LIMBOURG brothers
(b. 1370-80, Nijmegen, d. 1416, Nijmegen)

Les très riches heures du Duc de Berry: Janvier (January)

1412-16
Illumination on vellum, 22,5 x 13,6 cm
Musée Condé, Chantilly

January

The month of giving gifts (a custom which seems to have died out now). Jean de Berry himself can be seen on the right, wearing the brilliant blue robe.

The Très Riches Heures is the work of the Limbourg brothers (Herman, Jean, Paul). It is by common consent one of the supreme masterpieces of manuscript illumination and the archetype of the International Gothic style. Its most original and beautiful feature is the series of twelve full-page illustrations of the months--the first time a calendar was so lavishly treated--full of exquisite ornamentation and beautifully observed naturalistic detail. The miniatures are remarkable, too, for their mastery in rendering space, strongly suggesting that one or more of the brothers had visited Italy, and they occupy an important place in the development of the northern traditions of landscape and genre painting.

The Limbourgs used a wide variety of colours obtained from minerals, plants or chemicals and mixed with either arabic or tragacinth gum to provide a binder for the paint. Amongst the more unusual colours they used were vert de flambe, a green obtained from crushed flowers mixed with massicot, and azur d'outreme, an ultramarine made from crushed Middle Eastern lapis-lazuli, used to paint the brilliant blues. (This was, of course, extremely expensive!)

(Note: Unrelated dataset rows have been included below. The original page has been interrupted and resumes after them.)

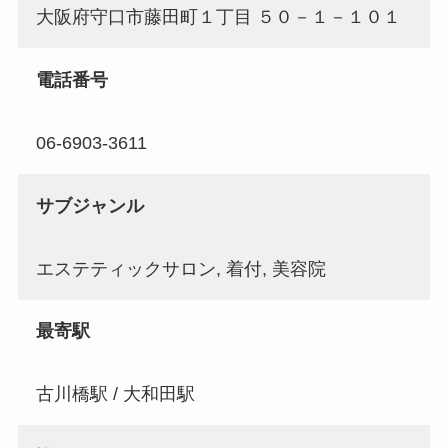
大阪府守口市藤田町１丁目 ５０－１－１０１
電話番号
06-6903-3611
サブジャンル
エステティックサロン, 着付, 美容院
最寄駅
古川橋駅 / 大和田駅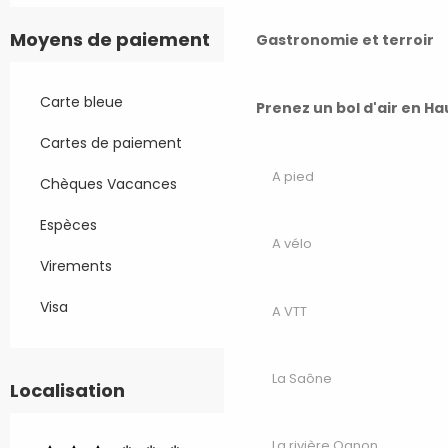
Moyens de paiement
Gastronomie et terroir
Carte bleue
Prenez un bol d'air en H
Cartes de paiement
A pied
Chèques Vacances
Espèces
A vélo
Virements
Visa
A VTT
La Saône
Localisation
La rivière Ognon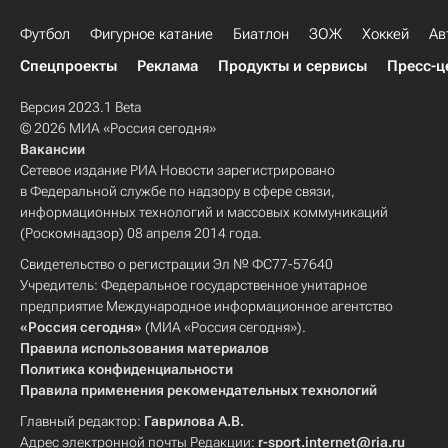
Футбол
Фигурное катание
Биатлон
ЗОЖ
Хоккей
Ав
Спецпроекты
Реклама
Продукты и сервисы
Пресс-ц
Версия 2023.1 Beta
© 2026 МИА «Россия сегодня»
Вакансии
Сетевое издание РИА Новости зарегистрировано
в Федеральной службе по надзору в сфере связи,
информационных технологий и массовых коммуникаций
(Роскомнадзор) 08 апреля 2014 года.
Свидетельство о регистрации Эл № ФС77-57640
Учредитель: Федеральное государственное унитарное
предприятие Международное информационное агентство
«Россия сегодня»
(МИА «Россия сегодня»).
Правила использования материалов
Политика конфиденциальности
Правила применения рекомендательных технологий
Главный редактор:
Гаврилова А.В.
Адрес электронной почты Редакции:
r-sport.internet@ria.ru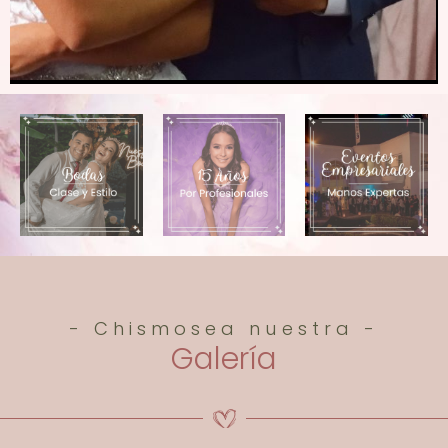
- Chismosea nuestra -
Galería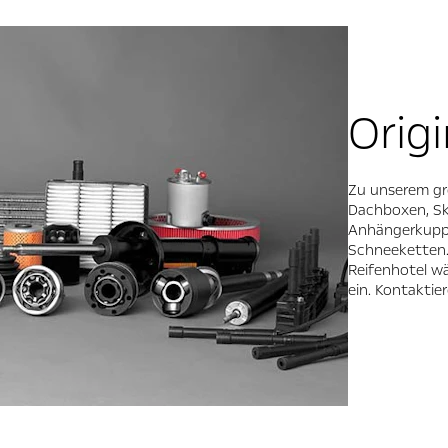
Orig
Zu unserem gr
Dachboxen, Sk
Anhängerkuppl
Schneeketten. 
Reifenhotel w
ein. Kontaktie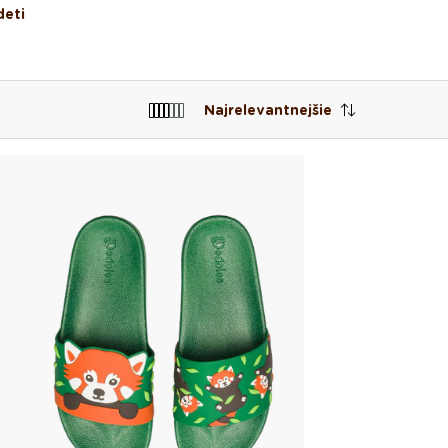
deti
Najrelevantnejšie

The extremely fine detail which was the characteristic feature of the Limbourgs needed extremely fine brushes and, almost certainly, lenses. Later additions to the Très Riches Heures carried out by the late 15th-century artist Jean Colombe were carried out in a rather less delicate way. The calendars, however, were mostly painted by the Limbourgs; only November includes a substantial amount of Colombe's work.